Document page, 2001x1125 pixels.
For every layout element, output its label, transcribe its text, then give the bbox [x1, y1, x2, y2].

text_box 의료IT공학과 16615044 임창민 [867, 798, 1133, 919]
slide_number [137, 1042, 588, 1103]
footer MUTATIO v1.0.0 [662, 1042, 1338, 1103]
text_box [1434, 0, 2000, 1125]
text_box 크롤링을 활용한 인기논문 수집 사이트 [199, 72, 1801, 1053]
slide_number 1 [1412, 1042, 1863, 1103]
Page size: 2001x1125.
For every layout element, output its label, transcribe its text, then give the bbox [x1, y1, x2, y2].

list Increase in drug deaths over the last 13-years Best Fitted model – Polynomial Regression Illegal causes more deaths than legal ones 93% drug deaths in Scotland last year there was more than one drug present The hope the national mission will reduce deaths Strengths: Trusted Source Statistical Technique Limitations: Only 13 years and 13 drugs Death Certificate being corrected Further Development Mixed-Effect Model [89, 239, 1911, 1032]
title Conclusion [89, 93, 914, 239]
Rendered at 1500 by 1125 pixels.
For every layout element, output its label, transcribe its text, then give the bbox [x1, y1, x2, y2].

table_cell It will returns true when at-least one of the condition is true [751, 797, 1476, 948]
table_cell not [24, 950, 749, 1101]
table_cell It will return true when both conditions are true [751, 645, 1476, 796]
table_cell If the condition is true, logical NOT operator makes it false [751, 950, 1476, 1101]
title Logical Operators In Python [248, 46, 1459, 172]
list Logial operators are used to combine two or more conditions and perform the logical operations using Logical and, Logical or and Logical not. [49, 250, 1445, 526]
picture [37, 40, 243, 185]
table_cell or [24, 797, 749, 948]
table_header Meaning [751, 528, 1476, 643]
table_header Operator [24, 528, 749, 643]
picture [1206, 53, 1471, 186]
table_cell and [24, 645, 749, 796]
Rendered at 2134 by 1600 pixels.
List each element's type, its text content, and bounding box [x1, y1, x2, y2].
════
> [HOW TO COMPLETE THIS TASK]: Reproduce the listing above verbatim, from first line to last.

> [OUTPUT]:
Document page, 2001x1125 pixels.
For every layout element, output its label, transcribe its text, then give the bbox [x1, y1, x2, y2].

text_box 의료IT공학과 16615044 임창민 [867, 798, 1133, 919]
slide_number [137, 1042, 588, 1103]
footer MUTATIO v1.0.0 [662, 1042, 1338, 1103]
text_box [1434, 0, 2000, 1125]
text_box 크롤링을 활용한 인기논문 수집 사이트 [199, 72, 1801, 1053]
slide_number 1 [1412, 1042, 1863, 1103]
Page size: 2001x1125.
For every layout element, output its label, transcribe its text, then give the bbox [x1, y1, x2, y2].

list Increase in drug deaths over the last 13-years Best Fitted model – Polynomial Regression Illegal causes more deaths than legal ones 93% drug deaths in Scotland last year there was more than one drug present The hope the national mission will reduce deaths Strengths: Trusted Source Statistical Technique Limitations: Only 13 years and 13 drugs Death Certificate being corrected Further Development Mixed-Effect Model [89, 239, 1911, 1032]
title Conclusion [89, 93, 914, 239]
Rendered at 1500 by 1125 pixels.
For every layout element, output its label, transcribe its text, then give the bbox [x1, y1, x2, y2].

table_cell It will returns true when at-least one of the condition is true [751, 797, 1476, 948]
table_cell not [24, 950, 749, 1101]
table_cell It will return true when both conditions are true [751, 645, 1476, 796]
table_cell If the condition is true, logical NOT operator makes it false [751, 950, 1476, 1101]
title Logical Operators In Python [248, 46, 1459, 172]
list Logial operators are used to combine two or more conditions and perform the logical operations using Logical and, Logical or and Logical not. [49, 250, 1445, 526]
picture [37, 40, 243, 185]
table_cell or [24, 797, 749, 948]
table_header Meaning [751, 528, 1476, 643]
table_header Operator [24, 528, 749, 643]
picture [1206, 53, 1471, 186]
table_cell and [24, 645, 749, 796]
Rendered at 2134 by 1600 pixels.
List each element's type, its text content, and bounding box [x1, y1, x2, y2].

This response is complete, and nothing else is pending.